EXERCISE PROMPT — Word for word, transcribe the data below from the line with "text: (234, 1369) -> (72, 1092), moved" to the line with "text: (165, 1714)", keeping both of those lines.

RECORDS FOR THE TASK —
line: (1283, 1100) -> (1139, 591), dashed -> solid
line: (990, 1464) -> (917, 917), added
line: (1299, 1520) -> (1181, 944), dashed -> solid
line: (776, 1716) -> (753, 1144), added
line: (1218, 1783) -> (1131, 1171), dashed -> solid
...
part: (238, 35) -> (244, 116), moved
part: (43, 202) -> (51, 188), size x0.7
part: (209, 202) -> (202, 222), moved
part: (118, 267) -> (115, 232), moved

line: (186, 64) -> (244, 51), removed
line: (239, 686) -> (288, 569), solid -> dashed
* * *
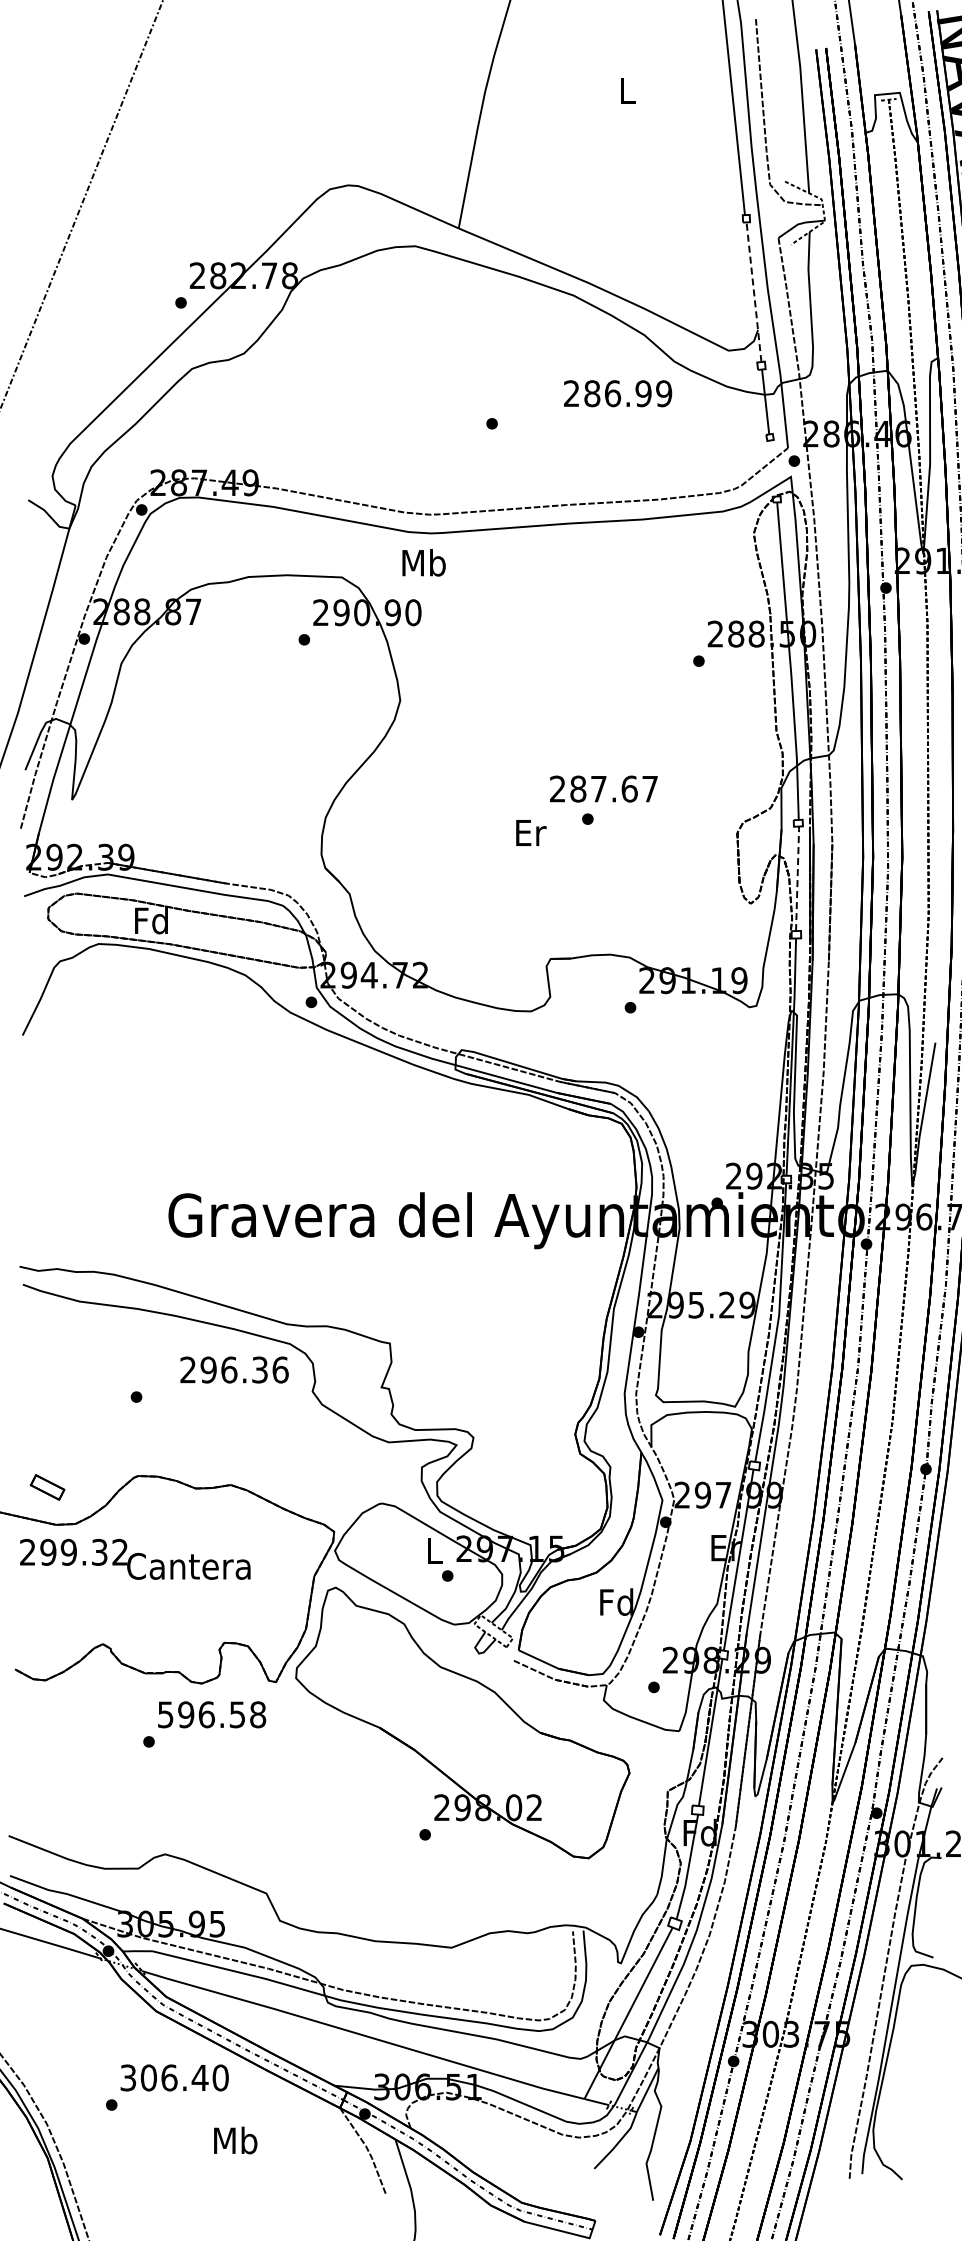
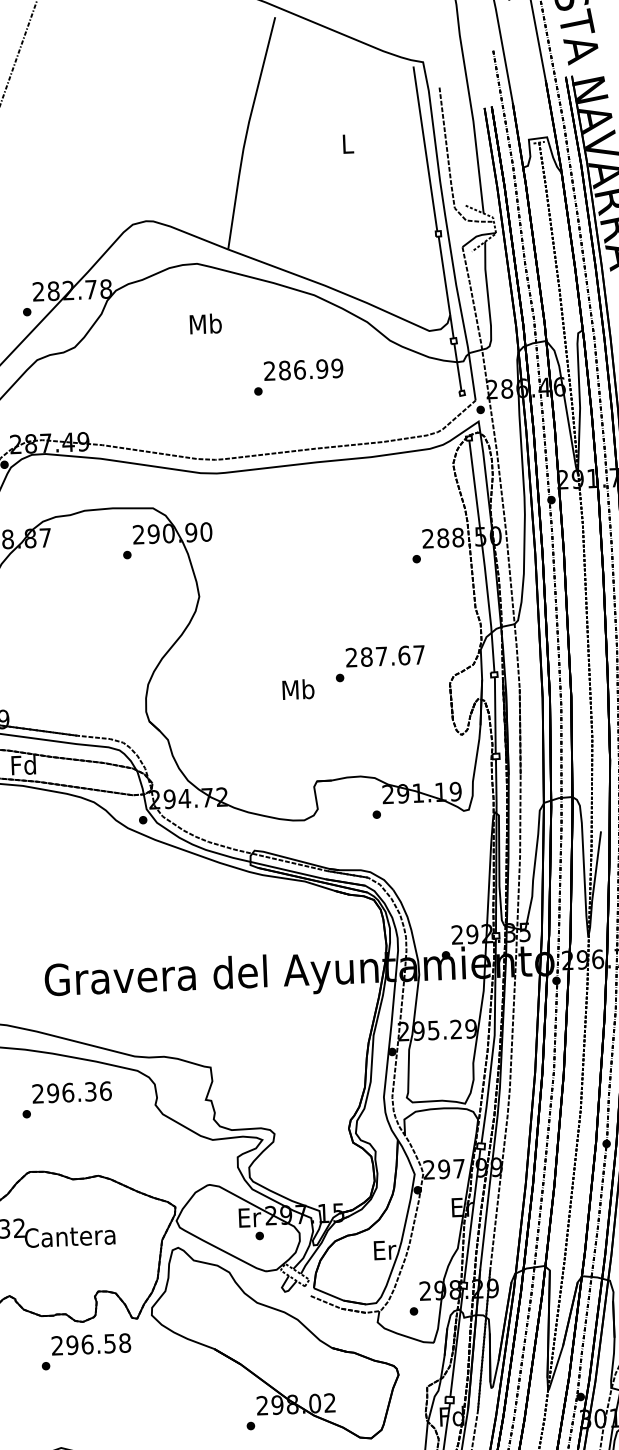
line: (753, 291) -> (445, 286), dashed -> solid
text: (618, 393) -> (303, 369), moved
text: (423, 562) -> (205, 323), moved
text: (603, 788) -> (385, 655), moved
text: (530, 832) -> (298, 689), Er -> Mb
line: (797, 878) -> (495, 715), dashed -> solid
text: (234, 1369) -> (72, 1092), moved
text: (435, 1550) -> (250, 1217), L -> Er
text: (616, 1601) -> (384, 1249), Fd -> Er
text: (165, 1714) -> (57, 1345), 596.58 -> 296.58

RESULT OF THIS EXERCISE —
text: (234, 1369) -> (72, 1092), moved
text: (435, 1550) -> (250, 1217), L -> Er
text: (616, 1601) -> (384, 1249), Fd -> Er
text: (165, 1714) -> (57, 1345), 596.58 -> 296.58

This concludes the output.